(Dataset entries)
Content starts

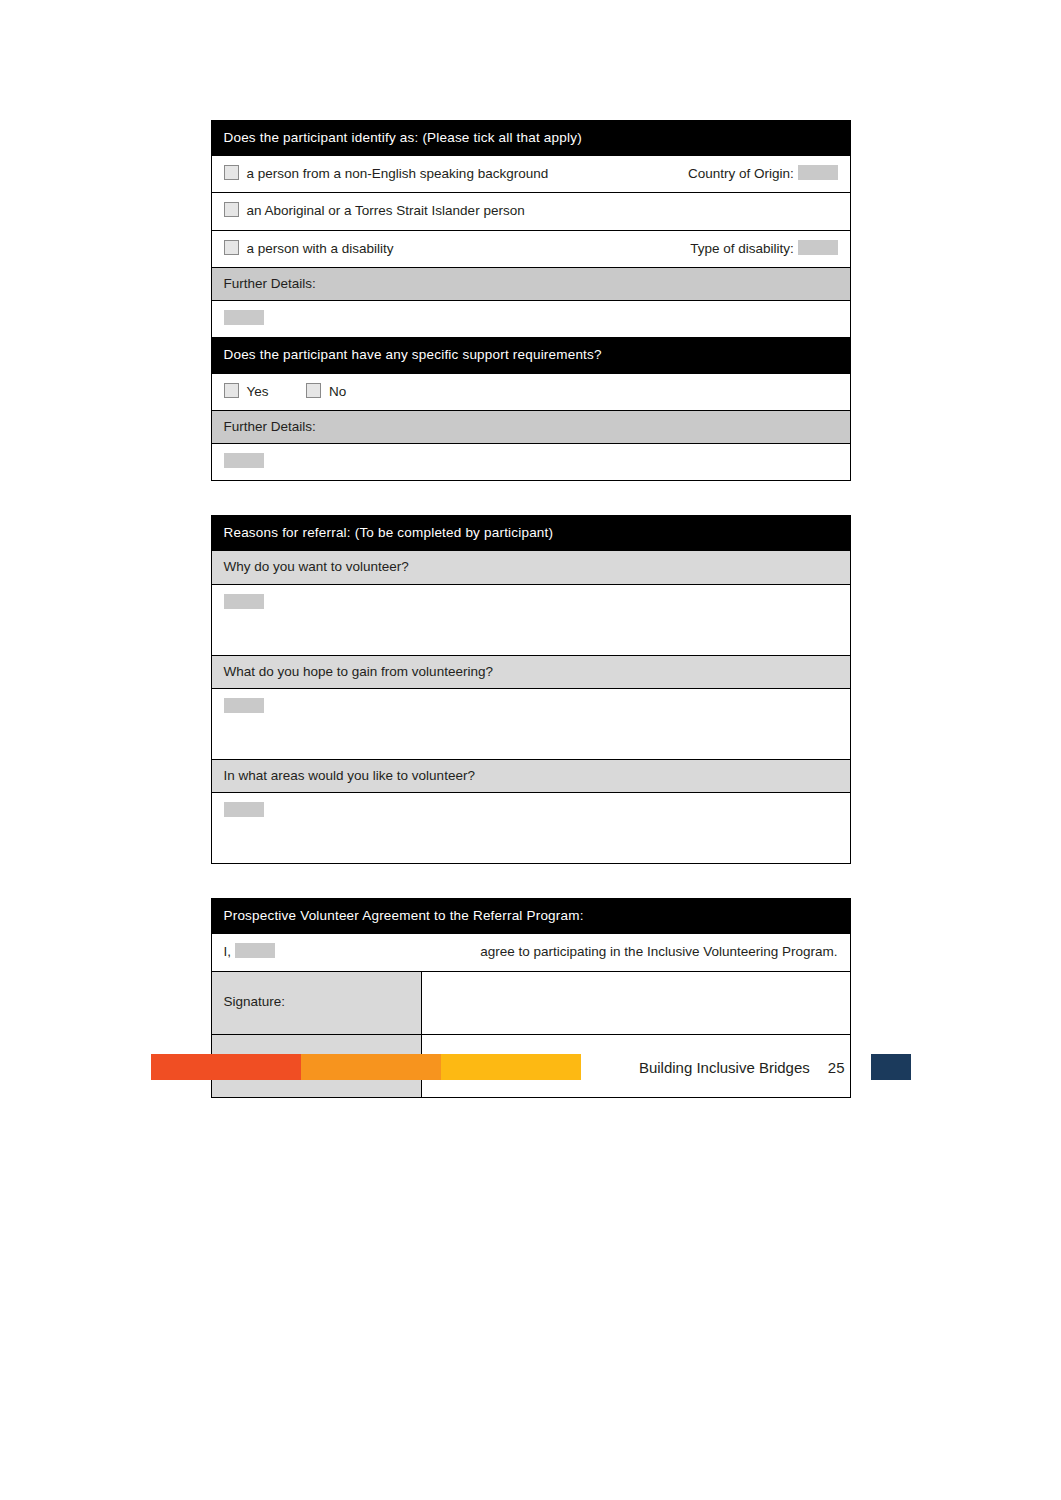| Does the participant identify as: (Please tick all that apply) |
| a person from a non-English speaking background Country of Origin: |
| an Aboriginal or a Torres Strait Islander person |
| a person with a disability Type of disability: |
| Further Details: |
| Does the participant have any specific support requirements? |
| Yes No |
| Further Details: |
| Reasons for referral: (To be completed by participant) |
| Why do you want to volunteer? |
| What do you hope to gain from volunteering? |
| In what areas would you like to volunteer? |
| Prospective Volunteer Agreement to the Referral Program: |
| I, agree to participating in the Inclusive Volunteering Program. |
| Signature: | |
| Date: | |
Building Inclusive Bridges
25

Content ends

ASSIGNED TASK: Give back exactly the lines above, from the line containing "support requirements? |" through the line containing "like to volunteer? |", with both end lines and nothing more.

OUTPUT:
| Does the participant have any specific support requirements? |
| Yes No |
| Further Details: |
| Reasons for referral: (To be completed by participant) |
| Why do you want to volunteer? |
| What do you hope to gain from volunteering? |
| In what areas would you like to volunteer? |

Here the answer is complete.